Pendant qu’une large partie des territoires du Nord et du Centre vit une situation d’insécurité permanente, le Sud du Mali traverse, depuis quelques semaines, une crise politique et institutionnelle particulièrement grave.
À la suite des élections législatives de mars et avril 2020, une coalition d’acteurs hétéroclites exige la démission du Président de la République et de son régime. Après une forte démonstration populaire, le 05 juin dernier, la coalition a pris le nom du Mouvement du 5 juin, Rassemblement des forces patriotiques, (M5-RFP).
Le M5-RFP met en cause ce que ses leaders appellent l’incapacité du Président Ibrahim Boubacar KEITA (IBK) à conduire le navire Mali, la corruption chronique de sa gouvernance, la crise de légitimité caractérisant l’Assemblée nationale, ainsi que la corruption des sages de la Cour constitutionnelle. Mais que sait-on réellement du M-5 RFP ?
Une coalition de circonstance :
A première vue, l’on observe un mouvement populaire homogène. Pourtant, c’est plus complexe que ce que l’on pourrait penser. En effet, si les acteurs semblent avoir formé une seule force convergente et un seul répertoire d’action collective contre le régime IBK, ils sont différents et pluriels selon leurs profils et la nature des organisations qui composent le M5-RFP. En ce sens, le mouvement intègre des partis politiques, des organisations religieuses et de la société civile ayant naturellement certains intérêts antagonistes. Néanmoins, les contextes politique, social et sécuritaire ont réuni des forces sociales et politiques hétéroclites dans son sein. C’est là qu’il convient d’expliquer, de mon point de vue, la facilité avec laquelle la dynamique multisectorielle particulièrement spontanée s’est constituée et non à l’aide d’une supposée convergence d’intérêts communs.
Après les épisodes de 2012, la constitution du M-5 RFP et les revendications qu’il porte nous poussent à interroger le système dit démocratique au Mali.
Qu’est-ce que cette énième crise politique révèle ?

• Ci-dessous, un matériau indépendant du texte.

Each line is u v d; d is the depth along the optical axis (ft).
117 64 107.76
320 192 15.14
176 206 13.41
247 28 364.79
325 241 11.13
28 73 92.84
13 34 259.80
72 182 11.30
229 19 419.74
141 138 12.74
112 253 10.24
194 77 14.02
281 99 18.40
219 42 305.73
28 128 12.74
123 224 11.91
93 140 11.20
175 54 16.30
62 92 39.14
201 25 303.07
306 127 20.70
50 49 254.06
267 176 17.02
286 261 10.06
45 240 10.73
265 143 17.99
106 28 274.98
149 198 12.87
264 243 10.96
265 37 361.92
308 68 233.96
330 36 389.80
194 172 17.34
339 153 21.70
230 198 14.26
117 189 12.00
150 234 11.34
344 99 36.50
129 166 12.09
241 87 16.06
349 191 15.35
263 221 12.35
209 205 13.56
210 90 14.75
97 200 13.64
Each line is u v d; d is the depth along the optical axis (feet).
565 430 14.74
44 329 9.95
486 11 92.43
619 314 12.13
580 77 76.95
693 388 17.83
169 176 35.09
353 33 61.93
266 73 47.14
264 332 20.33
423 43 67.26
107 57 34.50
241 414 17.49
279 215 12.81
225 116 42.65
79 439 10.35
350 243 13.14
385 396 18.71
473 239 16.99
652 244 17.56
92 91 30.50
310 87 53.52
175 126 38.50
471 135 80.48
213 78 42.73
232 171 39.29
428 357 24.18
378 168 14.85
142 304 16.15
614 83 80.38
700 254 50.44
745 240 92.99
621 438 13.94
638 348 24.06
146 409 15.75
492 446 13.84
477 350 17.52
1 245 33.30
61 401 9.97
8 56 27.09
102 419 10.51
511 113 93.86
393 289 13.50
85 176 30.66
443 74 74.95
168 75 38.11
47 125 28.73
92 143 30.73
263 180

La persistance d’une crise de gouvernance
Au Mali, le système dit démocratique fut conquis dans les rues en mars 1991 après une insurrection populaire ayant entraîné la mort de plusieurs centaines de personnes. Il faut se souvenir que les mouvements démocratiques reprochaient au régime militaire non seulement les pratiques de corruption, mais aussi l’absence d’un État de droit respectant les droits élémentaires des citoyennes et citoyens.
Deux décennies après l’instauration de notre démocratie, les crises politiques et institutionnelles persistent et laissent entrevoir le grand déphasage entre l’élite politique et administrative d’une part, et le peuple d’autre part. A quelques exceptions près, on a assisté à un renouvellement partiel des élites politiques sans l’impulsion de véritables inflexions politiques et de gouvernance.
Selon Fakoly Doumbia, dans une analyse comparative des régimes politiques au Mali, “ le peuple malien apprend à apprendre, à ses dépens, que toutes les formes de dictatures aboutissent aux mêmes résultats : arrogance du pouvoir, instrumentalisation de l’administration, confiscation des richesses nationales au profit caste, violation quotidienne des droits humains. Avec AOK et IBK, il découvre une nouvelle forme, celle qui se drape sous la couverture commode de la démocratie pour agir, prétextant, invariablement, l’impérieuse nécessité de restaurer ou de sauvegarder l’autorité de l’État. Avec Modibo Keita et GMT : il a en a connu une : celle qui ne se cache pas, parce que qu’elle est à l’image du régime ; un régime de parti unique pur et dur.”
Accepter la décadence du système pour sortir de l’instabilité politique récurrente
Si la légitimité réside dans l’expression de la volonté générale, les Maliens ne font plus confiance aux dirigeants qui les représentent. Cette crise de confiance est consubstantielle à la persistance et la survie d’un système de prédation et de corruption érigé en mode de gouvernance.
De fait, il revient aux acteurs politiques d’impulser véritablement un changement dans la conduite des affaires publiques et politiques. Cela passera nécessairement par une remise en cause de l’ensemble de la classe politique, le renouvellement du leadership, l’instauration de l’État de droit de manière intégrale et effective.
La démocratie est aussi sociale, notamment la justice sociale. Aucune société ne peut envisager la stabilité sans prendre à bras-le-corps la question de la justice sociale et de l’égalité des citoyens devant la loi. Car, “quand la morale publique s’éclipse, il se fera dans l’ordre social une ombre épouvante”
Amadou BATHILY, politologue pendant les heures perdues, analyste de passion.